Re: using labels for stdout-path

David Gibson <david@xxxxxxxxxxxxxxxxxxxxx> · Sat, 13 May 2017 18:29:13 +1000

On Fri, May 12, 2017 at 09:41:55AM +0200, Uwe Kleine-König wrote:
> Hello David,
> 
> On Fri, May 12, 2017 at 01:48:16PM +1000, David Gibson wrote:
> > On Thu, May 11, 2017 at 08:40:23PM +0200, Uwe Kleine-König wrote:
> > > On Thu, May 11, 2017 at 10:49:15AM -0500, Rob Herring wrote:
> > > > On Thu, May 11, 2017 at 8:05 AM, Uwe Kleine-König
> > > > <u.kleine-koenig@xxxxxxxxxxxxxx> wrote:
> > > > > Hello,
> > > > >
> > > > > on an i.MX28 based machine I want to have the console on &duart with
> > > > > 115200 Bd, 8 Bit, no parity.
> > > > >
> > > > > The options for that are AFAICT:
> > > > >
> > > > >  - use an alias, like:
> > > > >
> > > > >         stdout-path = "serialX:115200n8";
> > > > >
> > > > >    the problem here is, that the duart doesn't have an alias. I guess I
> > > > >    shouldn't introduce a new one for my setup?
> > > > >
> > > > >  - use a label, like:
> > > > >
> > > > >         stdout-path = &duart, ":115200n8";
> > > > >
> > > > >    This would be the prettiest, but that doesn't work, because there is
> > > > >    a '\0' separating the path and the options.
> > > > 
> > > > You could make that work changing the kernel parsing, but that's
> > > > probably not a good option if we ever want to support more than 1 out
> > > > path.
> > > 
> > > Good point. That's a good reason to not use this syntax.
> > 
> > Yes, changing the actual property format is a bad idea.
> > 
> > > > >  - use the full path, like:
> > > > >
> > > > >         stdout-path = "/apb@80000000/apbx@80040000/serial@80074000:115200n8";
> > > > >
> > > > >    This is ugly.
> > > > >
> > > > > Do I miss something? Is that worth to introduce new syntax, maybe
> > > > >
> > > > >         stdout-path = &duart . ":115200n8";
> > > > >
> > > > > or similar?
> > > > 
> > > > Seems like we should make a comma be significant in splitting strings.
> > > > I'm not sure if there's anything relying on "foo" "bar" and "foo",
> > > > "bar" being the same. At least for numbers, a comma has no meaning, so
> > > > it would complicate the parsing I'd imagine. Not really an area I'm
> > > > familiar with.
> > > 
> > > "foo" "bar" is a syntax error now (and another obvious candidate for
> > > string concatination). So writing in the dts
> > 
> > Right.  "foo" "bar" would be my preferred syntax for string
> > concatenation (the main guiding principle for dts syntax is "be like C
> > where possible").

#### Objective 1:
Write out the part of the stdout-path thread starting with "David Gibson <david@xxxxxxxxxxxxxxxxxxxxx>" and going on through "Bit, no parity.".
#### Objective 2:
For each statement about the stdout-path thread, say yes or no depending on whether the thread agrees with it, and quote the words that decide it: (a) The duart on the i.MX28 based machine already has an alias. (b) The main guiding principle given for dts syntax is to be like C where possible. (c) Writing the full path in stdout-path is called the prettiest option.

#### Information shown:
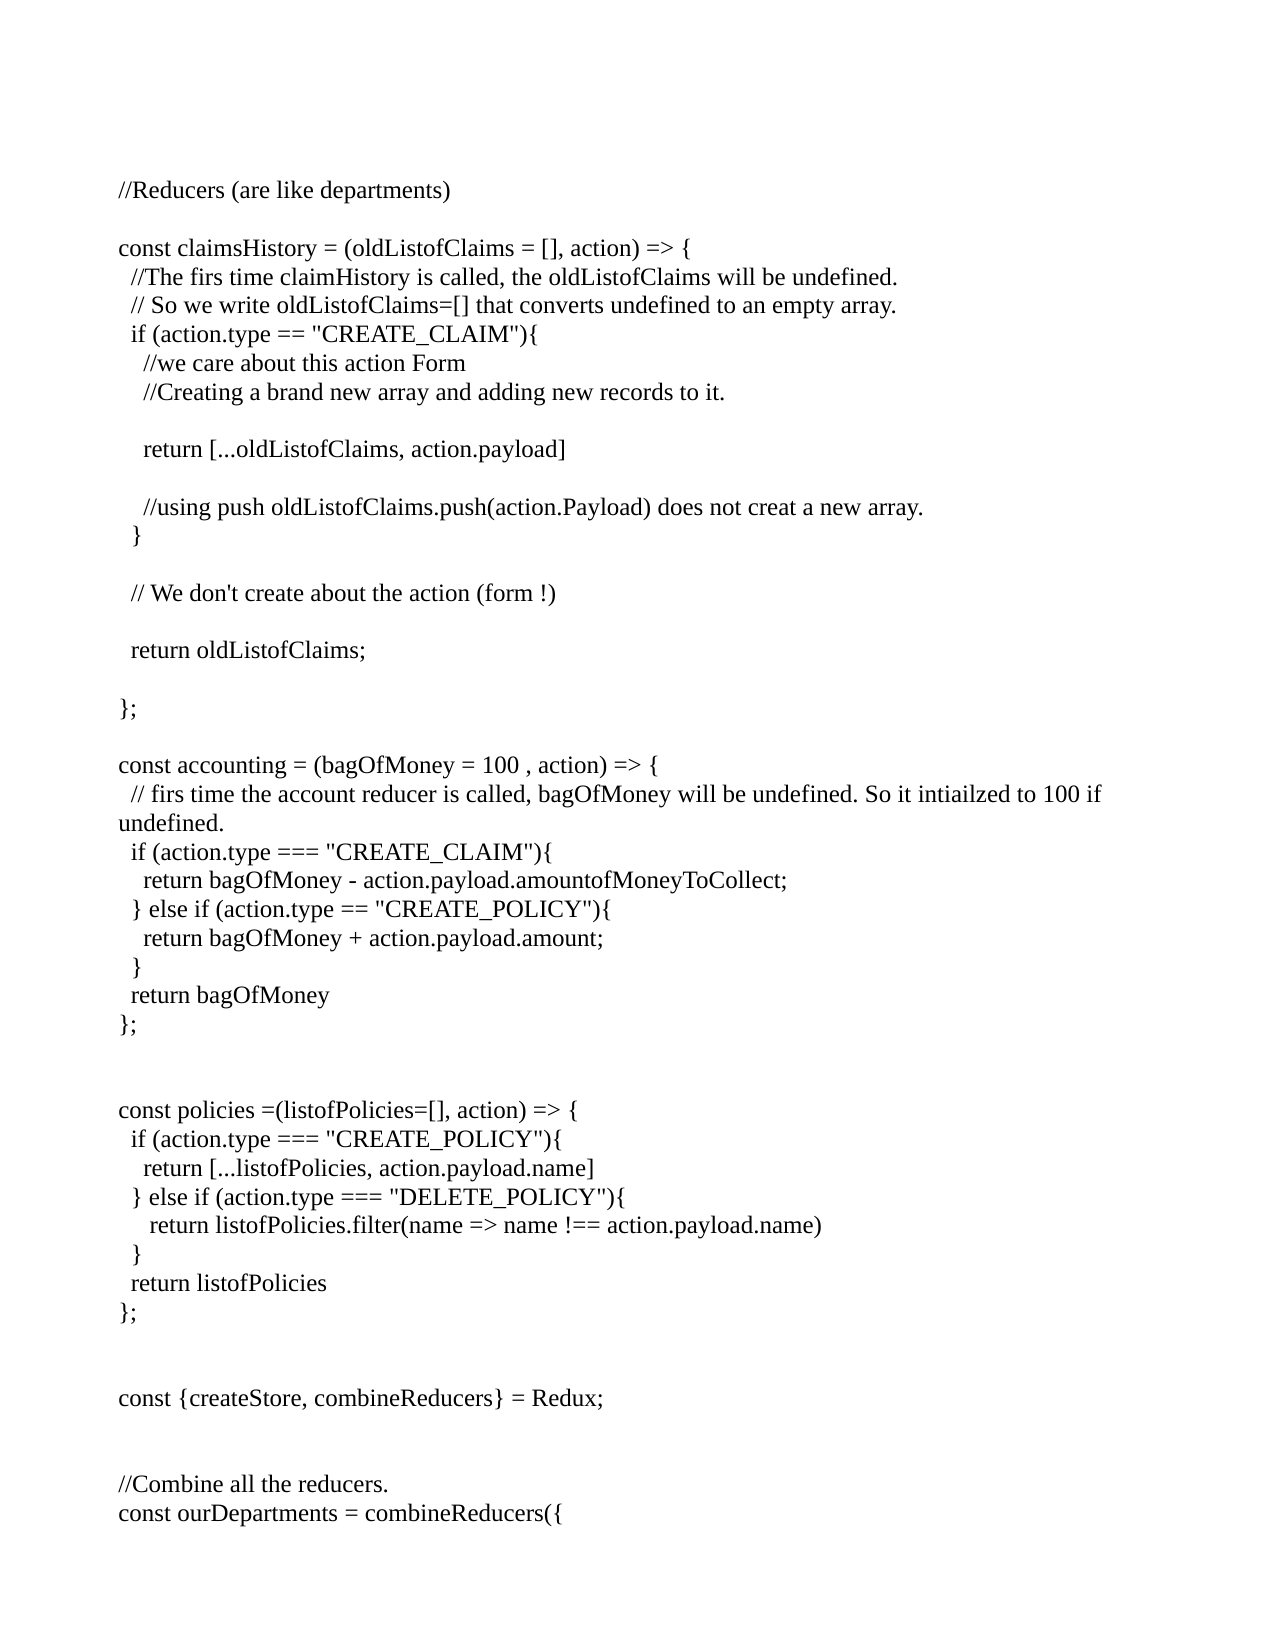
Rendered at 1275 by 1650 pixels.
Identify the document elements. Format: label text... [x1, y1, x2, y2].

text const policies =(listofPolicies=[], action) => { [118, 1096, 1157, 1124]
text const claimsHistory = (oldListofClaims = [], action) => { [118, 233, 1157, 262]
text return oldListofClaims; [118, 636, 1157, 664]
text //The firs time claimHistory is called, the oldListofClaims will be undefined. [118, 262, 1157, 291]
text return bagOfMoney + action.payload.amount; [118, 923, 1157, 952]
text }; [118, 1297, 1157, 1326]
text //Combine all the reducers. [118, 1469, 1157, 1498]
text if (action.type == "CREATE_CLAIM"){ [118, 319, 1157, 348]
text } [118, 521, 1157, 549]
text // We don't create about the action (form !) [118, 578, 1157, 607]
text } else if (action.type === "DELETE_POLICY"){ [118, 1182, 1157, 1211]
text const accounting = (bagOfMoney = 100 , action) => { [118, 751, 1157, 779]
text }; [118, 1009, 1157, 1038]
text //using push oldListofClaims.push(action.Payload) does not creat a new array. [118, 492, 1157, 521]
text return [...oldListofClaims, action.payload] [118, 434, 1157, 463]
text //Reducers (are like departments) [118, 176, 1157, 204]
text } [118, 952, 1157, 981]
text if (action.type === "CREATE_POLICY"){ [118, 1124, 1157, 1153]
text return listofPolicies.filter(name => name !== action.payload.name) [118, 1211, 1157, 1239]
text }; [118, 693, 1157, 722]
text //Creating a brand new array and adding new records to it. [118, 377, 1157, 406]
text return bagOfMoney [118, 981, 1157, 1009]
text return [...listofPolicies, action.payload.name] [118, 1153, 1157, 1182]
text if (action.type === "CREATE_CLAIM"){ [118, 837, 1157, 866]
text const ourDepartments = combineReducers({ [118, 1498, 1157, 1527]
text // So we write oldListofClaims=[] that converts undefined to an empty array. [118, 291, 1157, 319]
text return listofPolicies [118, 1268, 1157, 1297]
text const {createStore, combineReducers} = Redux; [118, 1383, 1157, 1412]
text //we care about this action Form [118, 348, 1157, 377]
text // firs time the account reducer is called, bagOfMoney will be undefined. So it intiailzed to 100 if undefined. [118, 779, 1157, 837]
text } [118, 1239, 1157, 1268]
text } else if (action.type == "CREATE_POLICY"){ [118, 894, 1157, 923]
text return bagOfMoney - action.payload.amountofMoneyToCollect; [118, 866, 1157, 894]
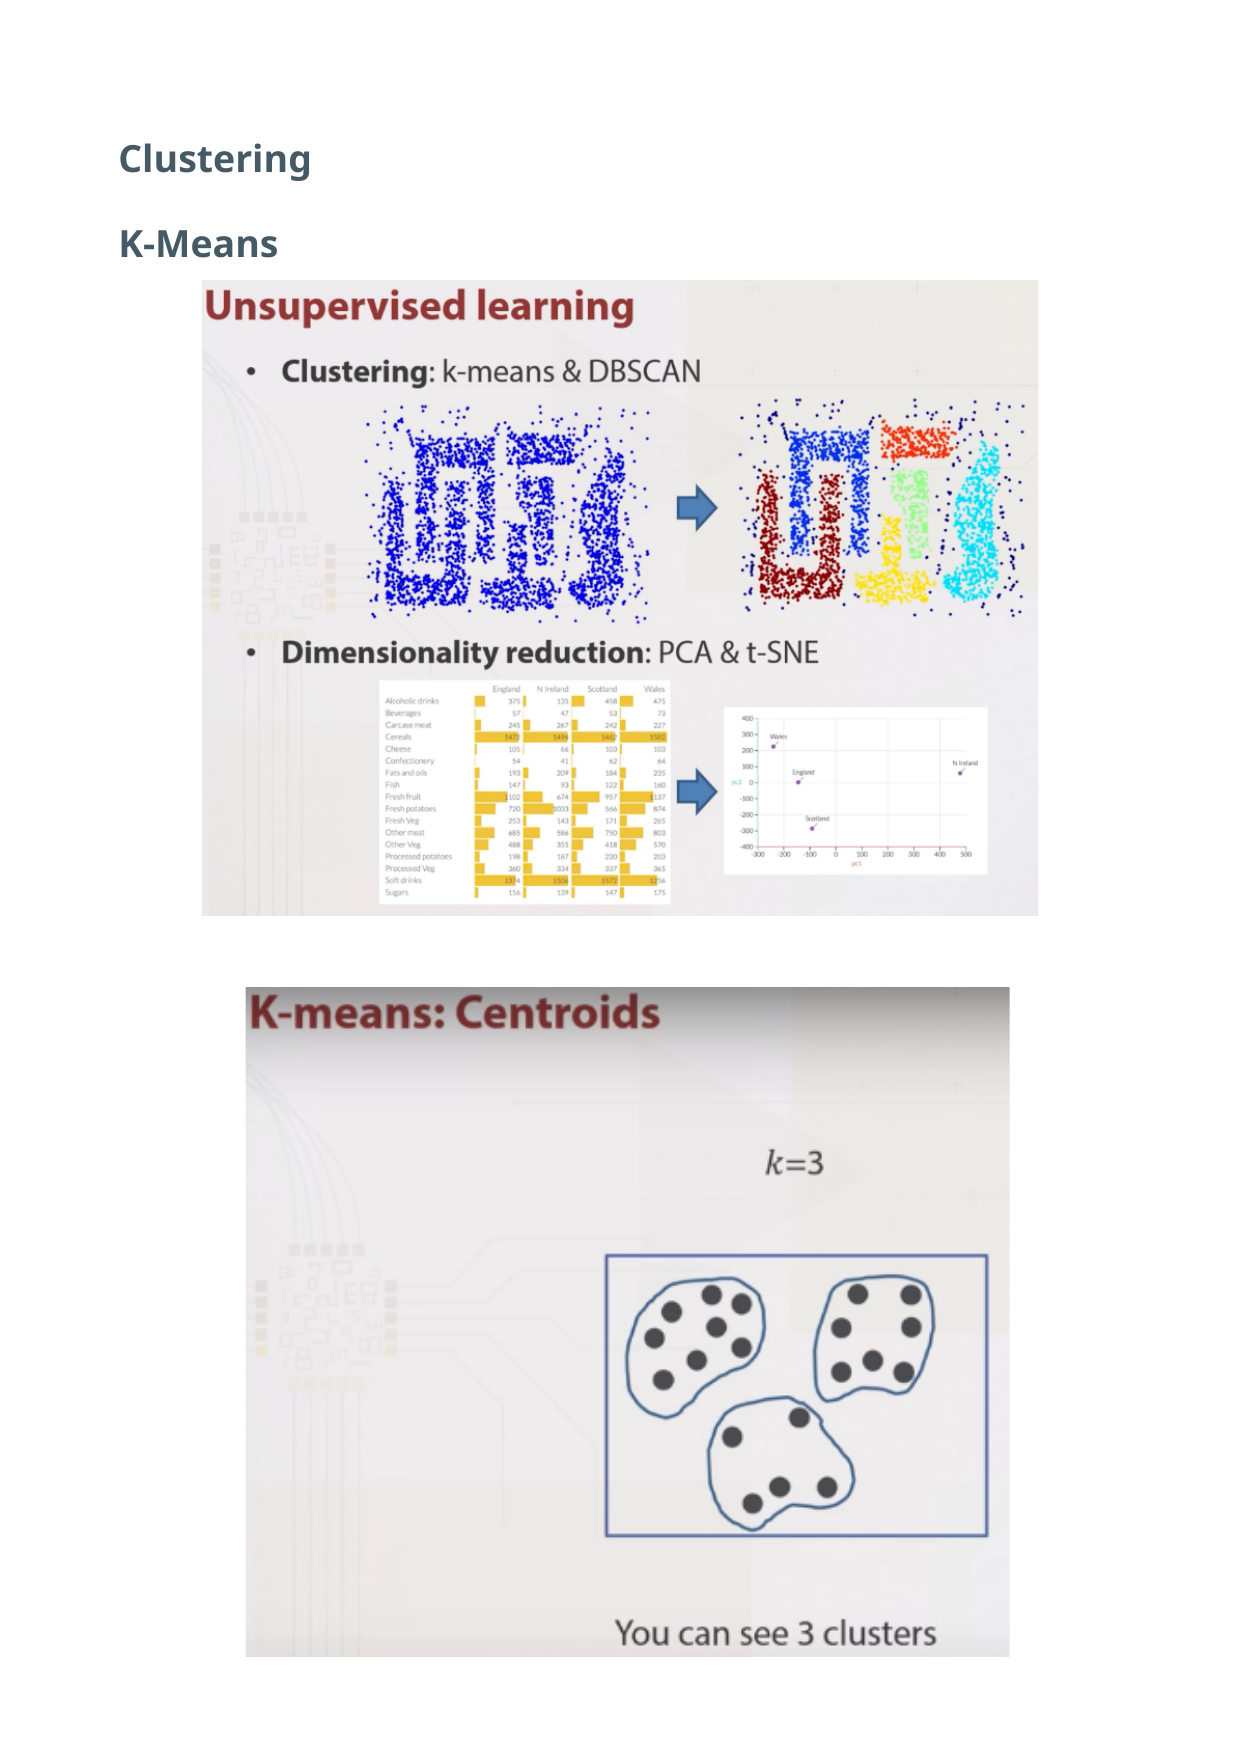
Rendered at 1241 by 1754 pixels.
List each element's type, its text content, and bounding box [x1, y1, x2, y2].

subtitle Clustering [118, 133, 1122, 184]
subtitle K-Means [118, 217, 1122, 268]
picture [201, 280, 1039, 916]
picture [245, 987, 1010, 1657]
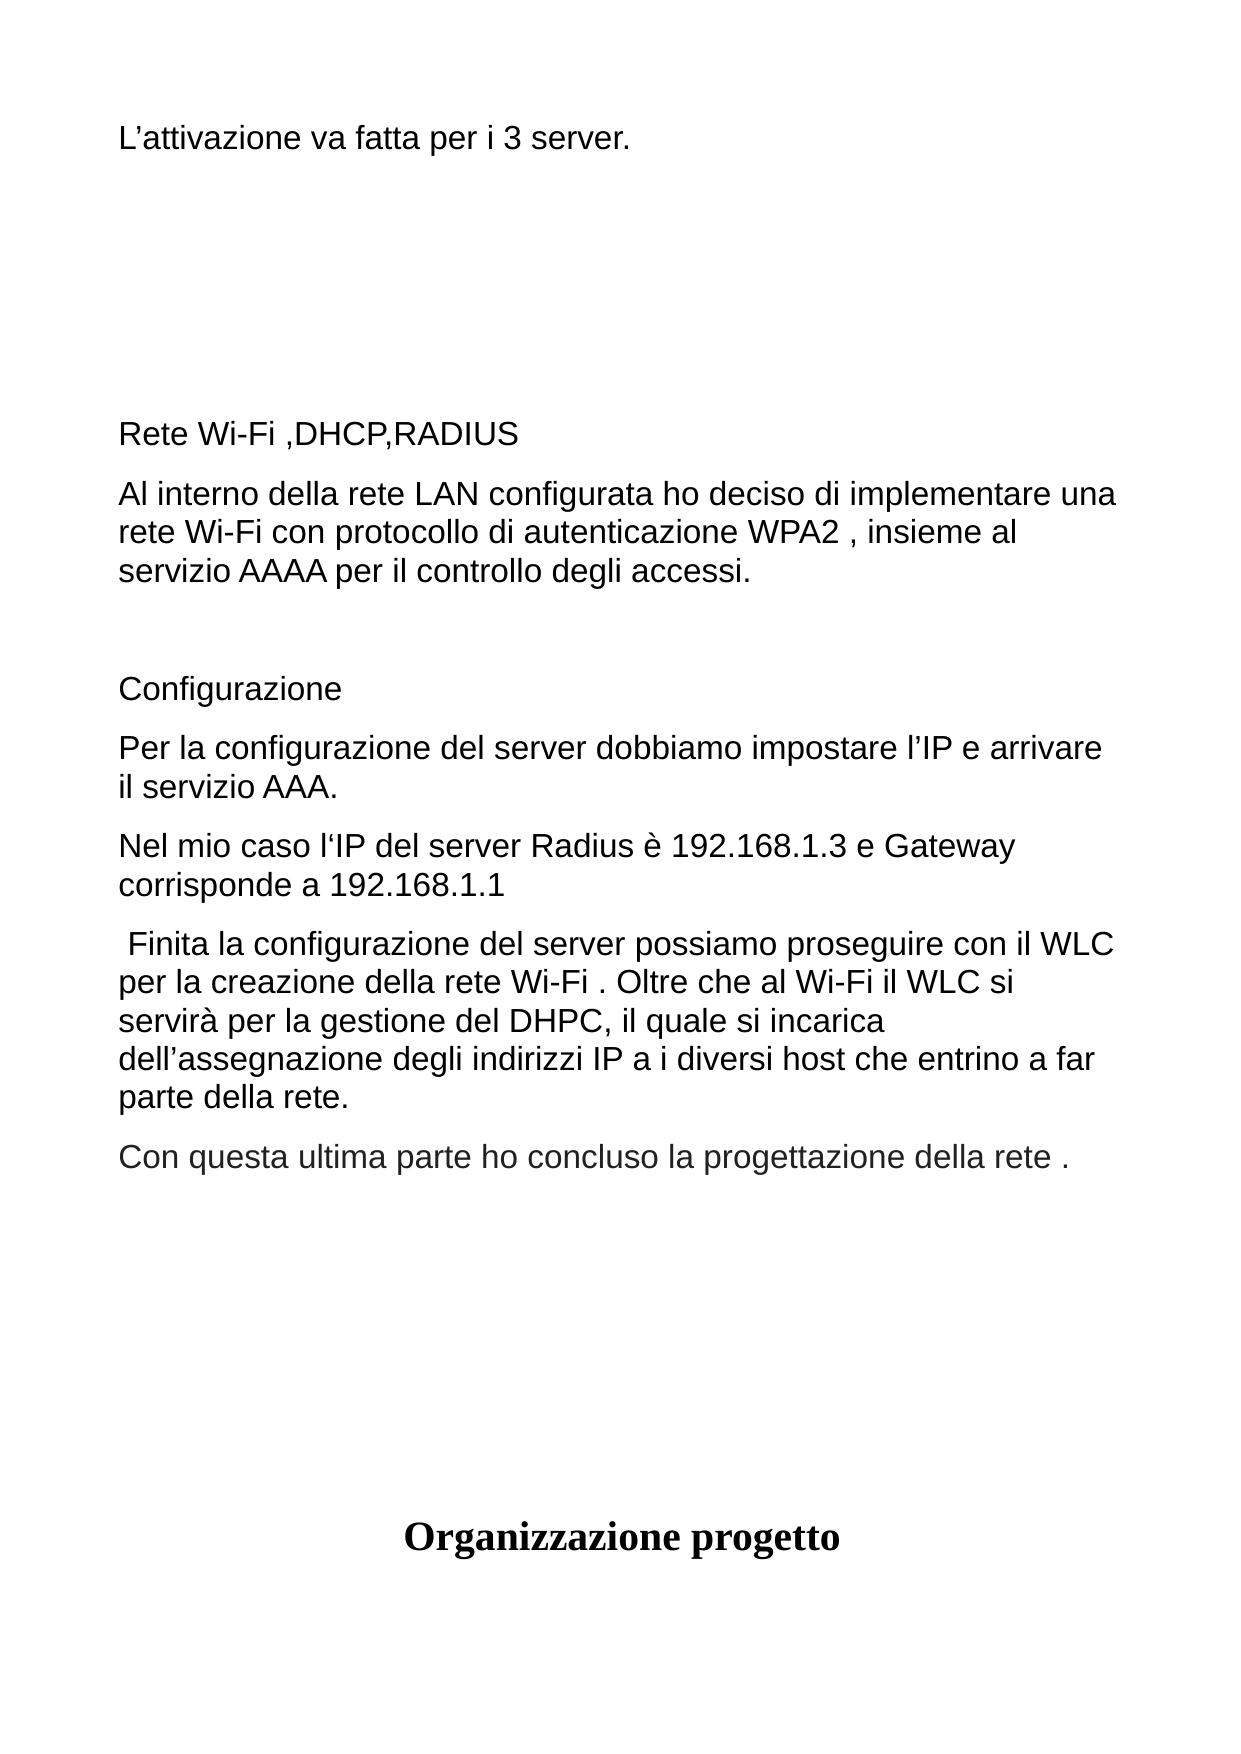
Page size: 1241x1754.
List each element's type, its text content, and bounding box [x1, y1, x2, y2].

#### Correct result 1:
David Gibson <david@xxxxxxxxxxxxxxxxxxxxx> · Sat, 13 May 2017 18:29:13 +1000

On Fri, May 12, 2017 at 09:41:55AM +0200, Uwe Kleine-König wrote:
> Hello David,
> 
> On Fri, May 12, 2017 at 01:48:16PM +1000, David Gibson wrote:
> > On Thu, May 11, 2017 at 08:40:23PM +0200, Uwe Kleine-König wrote:
> > > On Thu, May 11, 2017 at 10:49:15AM -0500, Rob Herring wrote:
> > > > On Thu, May 11, 2017 at 8:05 AM, Uwe Kleine-König
> > > > <u.kleine-koenig@xxxxxxxxxxxxxx> wrote:
> > > > > Hello,
> > > > >
> > > > > on an i.MX28 based machine I want to have the console on &duart with
> > > > > 115200 Bd, 8 Bit, no parity.

#### Correct result 2:
(a) No: "the duart doesn't have an alias"
(b) Yes: "the main guiding principle for dts syntax is "be like C where possible""
(c) No: "This is ugly."